Se non avremo il coraggio di evitare i compromessi con la società, abbandonando presunte posizioni acquisite nel passato (siamo un paese “cattolico”? Cioè?), per tornare liberi ad annunciare il Vangelo, parlando con franchezza al cuore di ogni uomo, senza tatticismi politici, il cristianesimo sarà visto come un retaggio culturale da svecchiare o sopportare o superare o combattere.
Insomma, io ho bisogno di avere un cristianesimo che chiaramente, semplicemente, amorevolmente, mi parli del Vangelo!
Il resto viene dopo, è bene, è bello, è giusto.
Ma è dopo.
Dopo la cultura, l’arte, la storia, l’economia, la politica, l’impegno sociale eccetera.

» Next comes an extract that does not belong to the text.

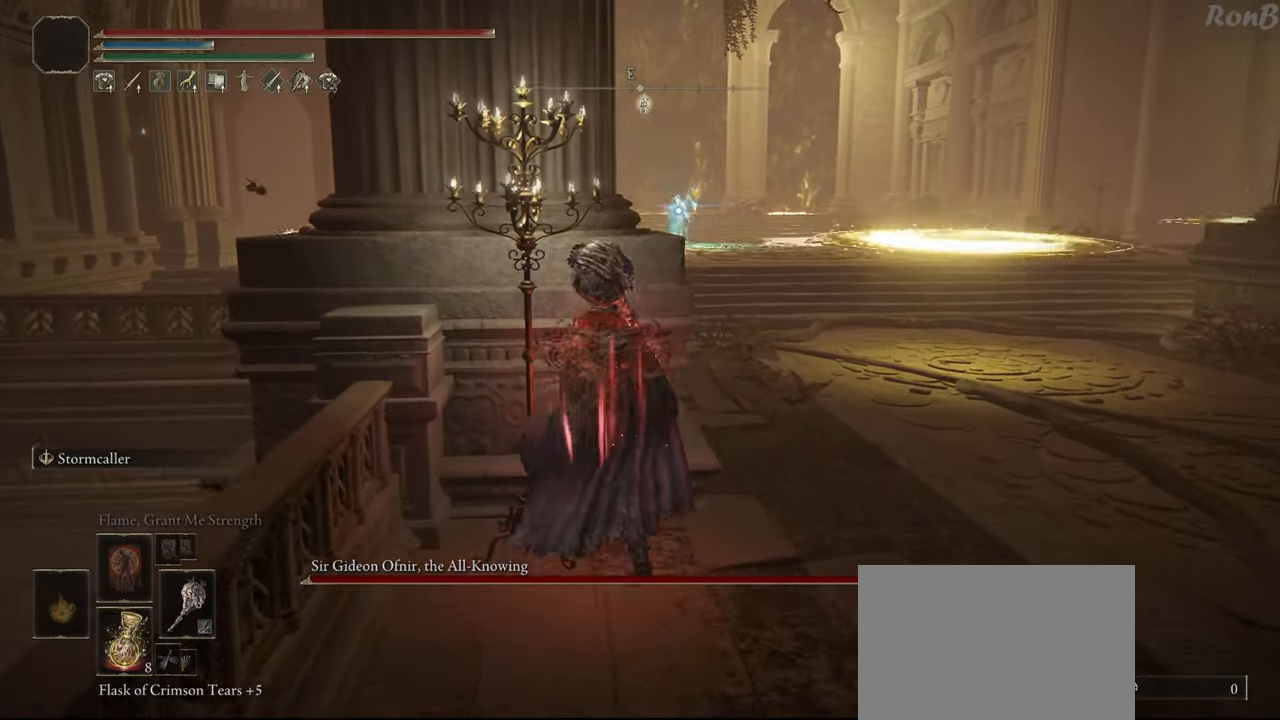
{"buttons": [], "left_stick": "center", "right_stick": "center", "events": [[83, "left_stick", "center"]]}
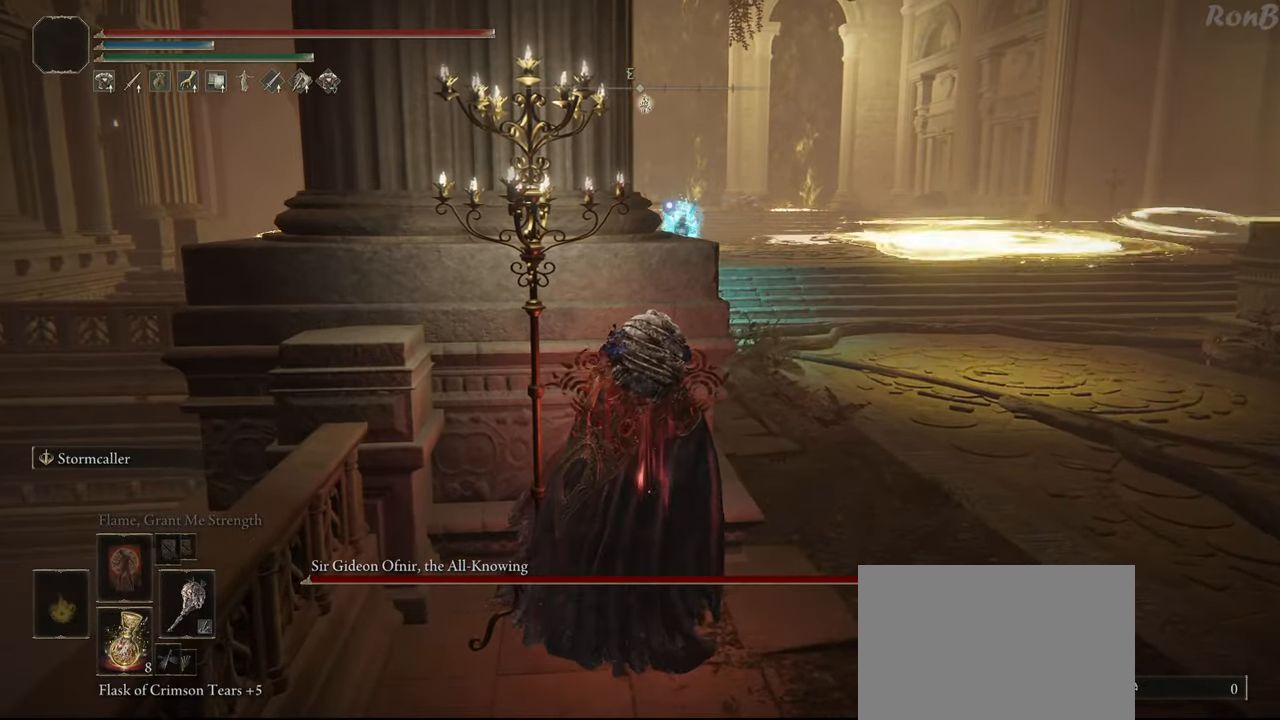
{"buttons": [], "left_stick": "center", "right_stick": "center", "events": []}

Essenziali, cartina al tornasole per verificare la verità della vita di fede (non è concepibile un cristianesimo solo teorico o solo spirituale che non cambi la città degli uomini), questi aspetti sono però consequenziali all’incontro col Dio di Gesù. Rifletto sull’etica, sulla politica, sull’economia, m’impegno a cambiare la logica mondana perversa e ingiusta, perché Dio mi ha riempito il cuore.
Sono un figlio del mio tempo, dubbioso ed irrequieto per grazia.
Non ho mai visto le chiese stracolme, mi sono avvicinato alla fede quando già era palese ed evidente la crisi del cattolicesimo di massa. Provengo da un contesto famigliare affaticato, sono stato cresciuto (e di questo ringrazio mio fratello) nutrito da uno struggente e rispettoso senso critico verso ogni fede, verso ogni dogma.
Poi, in qualche modo, Dio mi ha incontrato.
Nella vita vorrei diventare almeno un po’ più uomo, poi, se possibile, più discepolo di quando, trent’anni fa, ho scoperto con stupore il volto radioso del Dio di Gesù.